* _Task input_
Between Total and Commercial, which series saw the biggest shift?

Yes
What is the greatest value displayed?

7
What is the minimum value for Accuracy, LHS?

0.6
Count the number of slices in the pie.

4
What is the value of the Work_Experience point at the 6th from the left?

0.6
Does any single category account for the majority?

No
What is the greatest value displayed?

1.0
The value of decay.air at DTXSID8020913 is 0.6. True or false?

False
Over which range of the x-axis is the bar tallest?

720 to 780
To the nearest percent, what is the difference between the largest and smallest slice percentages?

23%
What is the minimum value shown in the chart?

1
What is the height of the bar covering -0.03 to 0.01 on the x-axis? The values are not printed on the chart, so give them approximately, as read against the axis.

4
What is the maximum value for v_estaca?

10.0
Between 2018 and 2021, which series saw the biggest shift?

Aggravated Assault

* _What is needed_
Locate every line in the data above that contains the word "series" and copy each of those lines in full.

* _Response area_
Between Total and Commercial, which series saw the biggest shift?
Between 2018 and 2021, which series saw the biggest shift?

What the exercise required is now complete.